The "Tang" contains Midori melon liqueur, vodka and
orange Tang (!); there's a concoction of vodka, blue Caracao,
pineapple juice and grenadine called "Jaws"; and
various other drinks are dedicated to Sonny & Cher, the
Brady Bunch and other cultural icons. As they say at the club,
"Peace, Love and Polyester."
Asia SF
201 Ninth Street
(415) 255-2742
Cover: varies
One of the best gender-bending shows in the city, Asia SF has
skyrocketed to the top of the list of "must-see" San
Francisco destinations. A stylishly dim room, smallish and
dominated by a bar, is consistently filled with partying locals
and savvy S.F. visitors. Atop the bar, Asian damsels both real
and faux gyrate and lip-synch to the music. The food is pricey
(if you eat and drink and tip properly, it's easy to drop $40
per person) and the attitude is priceless. Look closely at the
performers in their skin-tight dresses -- Some are men
portraying women and some are ... well, that's part of the fun
-- figuring out who's what.
1015 Folsom
1015 Folsom Street
(415) 431-1200
Cover:
varies
Best known as ground zero for techno music lovers, 1015
Folsom also features top international deejays and off-the-wall
live acts. There are three levels -- big name acts on the main
stage on the center level; experimental deejays in the basement,
spinning for an alternative crowd; and "easy
listening" upstairs in black-lit ambience. With six bars
and parties that often go until dawn, 1015 remains an important
spot on San Francisco's dance scene map. Though admission is a
steal (most events and club nights are under $15), drink prices
can burn a hole in your wallet. Enjoy 1015 while you can, since
the "lofties" (see above) have targeted the club as
one of SoMa's trouble spots and are trying to close the place
down, over the protests of music and entertainment lovers.
Holy Cow
1535 Folsom Street btw 11th/12th
(415) 621-6087
Cover: free
A straight-ahead blend of top 40, modern rock, disco, funk
and 80's classics makes Holy Cow a comfortable and unpretentious
-- if occasionally rowdy -- evening destination. Plus, there's
never a cover.
Butter Bar
354 11th Street (at Folsom)
(415) 863-5964
Cover: varies
As-yet largely undiscovered by the mainstream, Butter Bar is
a high-concept, whimsical experience designed to please the most
jaded club-hopper. Pass through the margarine-yellow façade and
enter a space that's half bar, half garage, and half trailer
park. Wednesdays through Sundays, a deejay spins an eclectic mix
of house and electronica starting at around 9:30. Butter's
accompanying café serves "white trash cuisine" piping
hot out of the microwave -- out of an actual, refurbished 1950s
Airstream trailer appear such delights as White Castle burgers,
SpaghettiOs and Tater Tots. Wednesdays at Butter, a club called
Cream purports to "enrich that boring cup of coffee called
life."
The Elbo Room
647 Valencia Street
(415) 552-7788
Cover: varies
Great local music, minimum prices, and lots of ordinary folk
there for the rhythms and the crowded, noisy dance floor
upstairs. Downstairs are two pool tables and a great juke box.
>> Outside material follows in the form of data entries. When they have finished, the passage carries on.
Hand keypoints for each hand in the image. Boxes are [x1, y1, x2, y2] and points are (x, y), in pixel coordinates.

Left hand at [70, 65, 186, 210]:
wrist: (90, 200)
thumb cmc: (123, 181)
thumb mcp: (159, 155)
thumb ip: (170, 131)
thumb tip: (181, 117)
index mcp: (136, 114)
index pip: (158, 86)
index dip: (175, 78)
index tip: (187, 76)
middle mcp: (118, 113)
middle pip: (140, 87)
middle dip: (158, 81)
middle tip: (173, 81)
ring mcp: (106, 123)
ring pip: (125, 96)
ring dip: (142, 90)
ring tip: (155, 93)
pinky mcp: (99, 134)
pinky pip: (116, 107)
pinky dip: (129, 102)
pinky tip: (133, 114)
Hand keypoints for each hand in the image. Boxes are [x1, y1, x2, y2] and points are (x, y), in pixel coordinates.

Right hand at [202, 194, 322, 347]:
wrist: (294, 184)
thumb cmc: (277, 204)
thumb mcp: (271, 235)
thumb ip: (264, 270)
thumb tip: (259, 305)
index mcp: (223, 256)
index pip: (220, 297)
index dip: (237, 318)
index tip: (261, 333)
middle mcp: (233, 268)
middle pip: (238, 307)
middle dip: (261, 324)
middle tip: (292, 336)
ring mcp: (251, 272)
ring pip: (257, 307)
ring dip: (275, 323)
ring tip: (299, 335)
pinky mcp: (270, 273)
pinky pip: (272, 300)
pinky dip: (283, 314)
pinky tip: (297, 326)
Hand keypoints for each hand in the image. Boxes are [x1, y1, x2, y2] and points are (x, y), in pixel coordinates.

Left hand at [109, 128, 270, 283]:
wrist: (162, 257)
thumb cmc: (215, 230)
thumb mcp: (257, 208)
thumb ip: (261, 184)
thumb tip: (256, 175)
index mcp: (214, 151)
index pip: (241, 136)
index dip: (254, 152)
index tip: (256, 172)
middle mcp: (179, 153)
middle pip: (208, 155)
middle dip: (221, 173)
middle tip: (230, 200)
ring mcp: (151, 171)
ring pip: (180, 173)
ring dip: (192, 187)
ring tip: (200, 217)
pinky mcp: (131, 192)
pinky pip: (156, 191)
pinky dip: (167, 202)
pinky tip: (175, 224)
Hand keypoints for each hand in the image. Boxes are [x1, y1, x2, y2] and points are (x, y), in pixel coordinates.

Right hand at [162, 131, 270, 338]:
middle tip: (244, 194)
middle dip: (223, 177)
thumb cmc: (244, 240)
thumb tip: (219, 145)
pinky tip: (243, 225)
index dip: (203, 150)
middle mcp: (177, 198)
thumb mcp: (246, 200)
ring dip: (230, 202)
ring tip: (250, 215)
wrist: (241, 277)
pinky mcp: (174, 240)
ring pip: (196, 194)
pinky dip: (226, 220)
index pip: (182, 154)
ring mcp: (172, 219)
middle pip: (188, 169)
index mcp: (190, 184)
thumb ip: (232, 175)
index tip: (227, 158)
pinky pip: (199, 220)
They claim to have the longest happy hour in town -- from 5-9
p.m., they just might be right. Dub and roots music holds forth
Sundays at the popular Dub Mission.
Make-Out Room
3225 22nd Street
(415) 647-2888
Cover:
free
Decorated in 1950s kitsch, the Make-out Room mostly attracts
couples and groups -- it's not much of a pick-up bar -- and a
few red booths that invite tawdry romance. The occasional theme
night brings activity to the dance floor, and bands play upon a
stage dressed all in red. The look of the place, done up in
cheesy oil paintings and other thrift-store objects adds to its appeal.